MSELoss between predicted and target Q-vectors

memory

List of transitions

gamma

Discount factor for future reward

epsilon / decay / min

Exploration schedule


Action selection

With probability epsilon, pick a uniform random action. Otherwise:

  • Build a batch-of-one tensor, run model, take argmax over Q-values.

torch.no_grad() avoids building a graph for inference-only forward passes.


Memory

remember appends (state, action, reward, next_state, done).

This toy uses an unbounded list. Production-style replay uses a fixed-size buffer and often overwrites old data.


Learning

If the learn() step feels abstract, the staged progression in Blank RL Agent Template shows how it grows—from simple score tallying in memory, through tabular Q-style updates, to neural batches with loss and an optimizer—in the same conceptual slot before you dive into specifics here.

learn requires at least batch_size entries, then uniformly samples transitions.

The loop updates per transition (not fully vectorized across the batch on GPU). That is easier to read; serious code batches tensors for throughput.

After each learn call, epsilon is decayed toward epsilon_min.


Bellman update

For each sample, the code clones the predicted Q-vector and overwrites one index—the action that was taken—with a target:

  • If done: target is the immediate reward.

  • Else: reward + gamma * max_a' Q(s', a') using the same network for next_state in this minimal snippet.

That one-step bootstrap is the core Bellman idea in Q-learning style updates. Stabilized DQN variants often use a separate target network; this example does not.


Backpropagation

loss = criterion(q_values, target) compares the full Q-vector to the clone with one edited component—effectively supervising the selected action’s value.

zero_gradbackwardoptimizer.step applies gradients to fc1 and fc2 weights.


Important caveats

This is not a production RL system. The design is for readability, not competitive scores or research-grade runs.
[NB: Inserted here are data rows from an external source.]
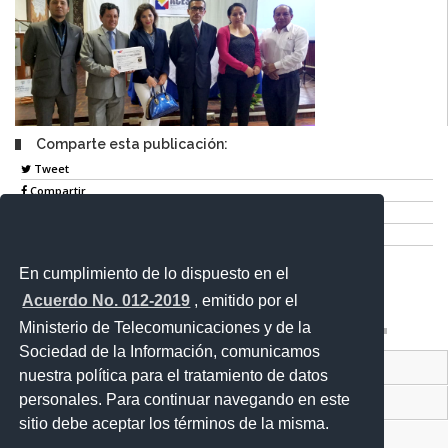
Comparte esta publicación:
Tweet
Compartir
Imprimir
Mail
En cumplimiento de lo dispuesto en el
Entérate
Acuerdo No. 012-2019
, emitido por el
Ministerio de Telecomunicaciones y de la
Sociedad de la Información, comunicamos
Contacto Ciudadano Digital
nuestra política para el tratamiento de datos
personales. Para continuar navegando en este
Portal Trámites Ciudadanos
sitio debe aceptar los términos de la misma.
Sistema Nacional de Información (SNI)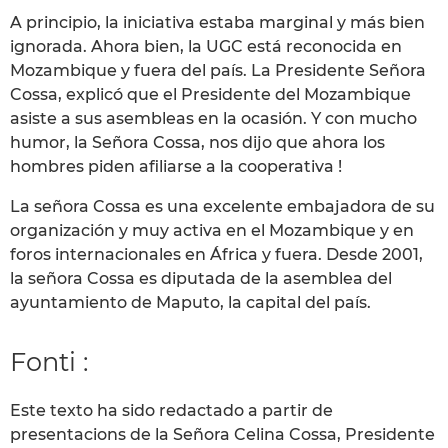
A principio, la iniciativa estaba marginal y más bien
ignorada. Ahora bien, la UGC está reconocida en
Mozambique y fuera del país. La Presidente Señora
Cossa, explicó que el Presidente del Mozambique
asiste a sus asembleas en la ocasión. Y con mucho
humor, la Señora Cossa, nos dijo que ahora los
hombres piden afiliarse a la cooperativa !
La señora Cossa es una excelente embajadora de su
organización y muy activa en el Mozambique y en
foros internacionales en África y fuera. Desde 2001,
la señora Cossa es diputada de la asemblea del
ayuntamiento de Maputo, la capital del país.
Fonti :
Este texto ha sido redactado a partir de
presentacions de la Señora Celina Cossa, Presidente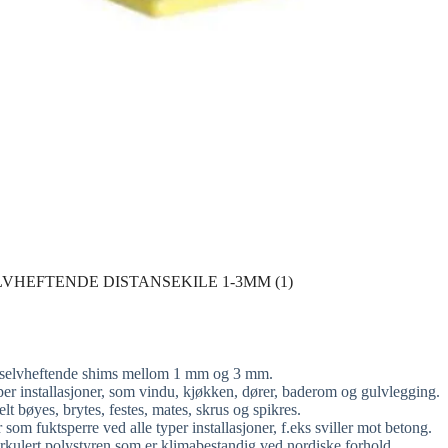
LVHEFTENDE DISTANSEKILE 1-3MM (1)
tk selvheftende shims mellom 1 mm og 3 mm.
per installasjoner, som vindu, kjøkken, dører, baderom og gulvlegging.
t bøyes, brytes, festes, mates, skrus og spikres.
som fuktsperre ved alle typer installasjoner, f.eks sviller mot betong.
lrkulert polystyren som er klimabestandig ved nordiske forhold.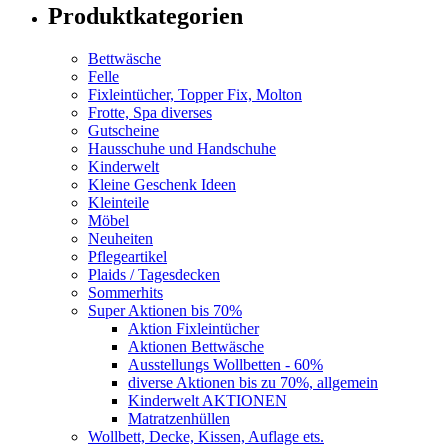
Produktkategorien
Bettwäsche
Felle
Fixleintücher, Topper Fix, Molton
Frotte, Spa diverses
Gutscheine
Hausschuhe und Handschuhe
Kinderwelt
Kleine Geschenk Ideen
Kleinteile
Möbel
Neuheiten
Pflegeartikel
Plaids / Tagesdecken
Sommerhits
Super Aktionen bis 70%
Aktion Fixleintücher
Aktionen Bettwäsche
Ausstellungs Wollbetten - 60%
diverse Aktionen bis zu 70%, allgemein
Kinderwelt AKTIONEN
Matratzenhüllen
Wollbett, Decke, Kissen, Auflage ets.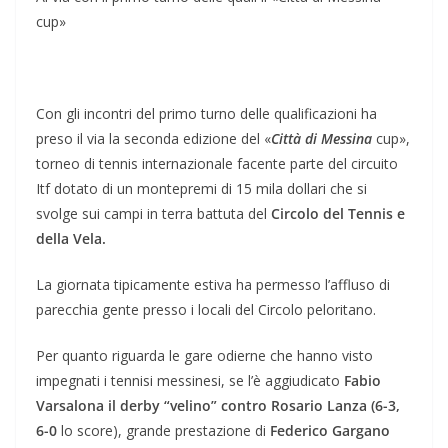
cup»
Con gli incontri del primo turno delle qualificazioni ha
preso il via la seconda edizione del «
Città di Messina
cup»,
torneo di tennis internazionale facente parte del circuito
Itf dotato di un montepremi di 15 mila dollari che si
svolge sui campi in terra battuta del
Circolo del Tennis e
della Vela.
La giornata tipicamente estiva ha permesso l’affluso di
parecchia gente presso i locali del Circolo peloritano.
Per quanto riguarda le gare odierne che hanno visto
impegnati i tennisi messinesi, se l’è aggiudicato
Fabio
Varsalona il derby “velino” contro Rosario Lanza (6-3,
6-0
lo score), grande prestazione di
Federico Gargano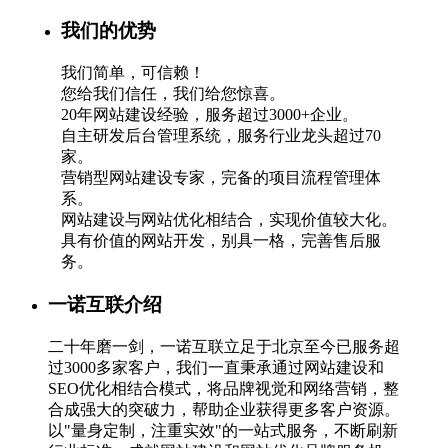
我们的优势
我们简单，可信赖！
您给我们信任，我们给您惊喜。
20年网站建设经验，服务超过3000+企业。
自主研发后台管理系统，服务行业龙头超过70
家。
营销型网站建设专家，完备的项目流程管理体
系。
网站建设与网站优化相结合，实现价值较大化。
具有价值的网站开发，别具一格，完善售后服
务。
一诺互联介绍
二十年磨一剑，一诺互联立足于北京至今已服务超
过3000多家客户，我们一直秉承通过网站建设和
SEO优化相结合模式，将品牌视觉和网络营销，整
合成强大的突破力，帮助企业获得更多客户资源。
以"量身定制，注重实效"的一站式服务，不断刷新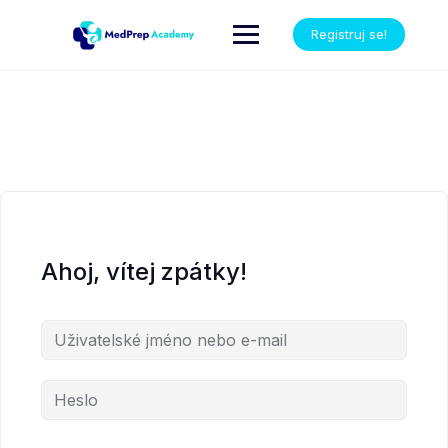
Registruj se!
Ahoj, vítej zpátky!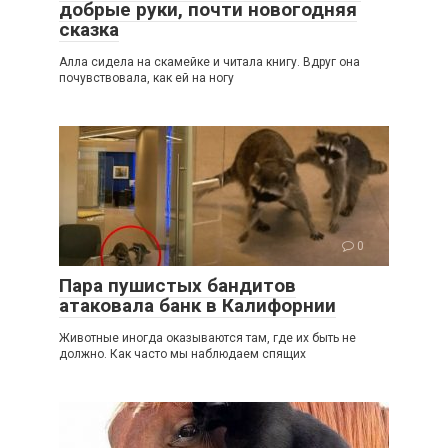
добрые руки, почти новогодняя
сказка
Алла сидела на скамейке и читала книгу. Вдруг она
почувствовала, как ей на ногу
0
Пара пушистых бандитов
атаковала банк в Калифорнии
Животные иногда оказываются там, где их быть не
должно. Как часто мы наблюдаем спящих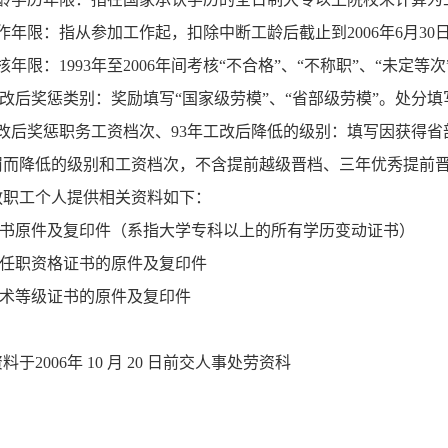
际工作年限：指从参加工作起，扣除中断工龄后截止到2006年6月30
计考核年限：1993年至2006年间考核“不合格”、“不称职”、“未
3年工改后奖惩类别：奖励填写“国家级劳模”、“省部级劳模”。处
3年工改后奖惩职务工资档次、93年工改后降低的级别：填写因获
罚而降低的级别和工资档次，不含提前越级晋档、三年优秀提前
教职工个人提供相关资料如下：
证书原件及复印件（系指大学专科以上的所有学历变动证书）
称任职资格证书的原件及复印件
技术等级证书的原件及复印件
于2006年 10 月 20 日前交人事处劳资科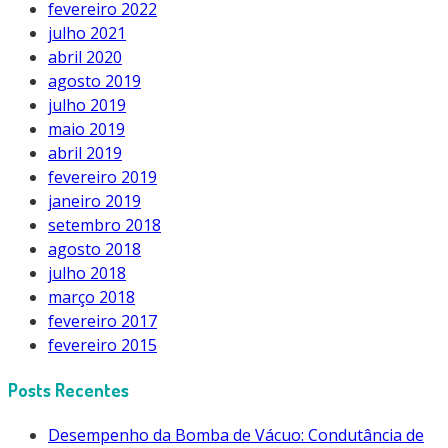
fevereiro 2022
julho 2021
abril 2020
agosto 2019
julho 2019
maio 2019
abril 2019
fevereiro 2019
janeiro 2019
setembro 2018
agosto 2018
julho 2018
março 2018
fevereiro 2017
fevereiro 2015
Posts Recentes
Desempenho da Bomba de Vácuo: Condutância de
Intentionally missing or simplified:

  • Target network (and periodic sync)

  • Bounded replay buffer and prioritized replay

  • Batched, vectorized GPU updates across the whole mini-batch

  • Seed control and reproducibility tooling

  • Reward curves, logging, and checkpointing

  • A full Gymnasium (or other) training loop in this listing

  • Systematic evaluation scripts and benchmark reporting

  • Double DQN, n-step returns, and other stabilizers

Solving a toy task or getting non-trivial reward on a small environment does not indicate general intelligence—it means the training loop and updates are functioning in that narrow setting.


Where this connects next

From here, a natural direction is integrating Agent into a Gymnasium loop, adding proper evaluation and logging, then layering improvements (target net, replay cap, batched losses) once the readable baseline is clear.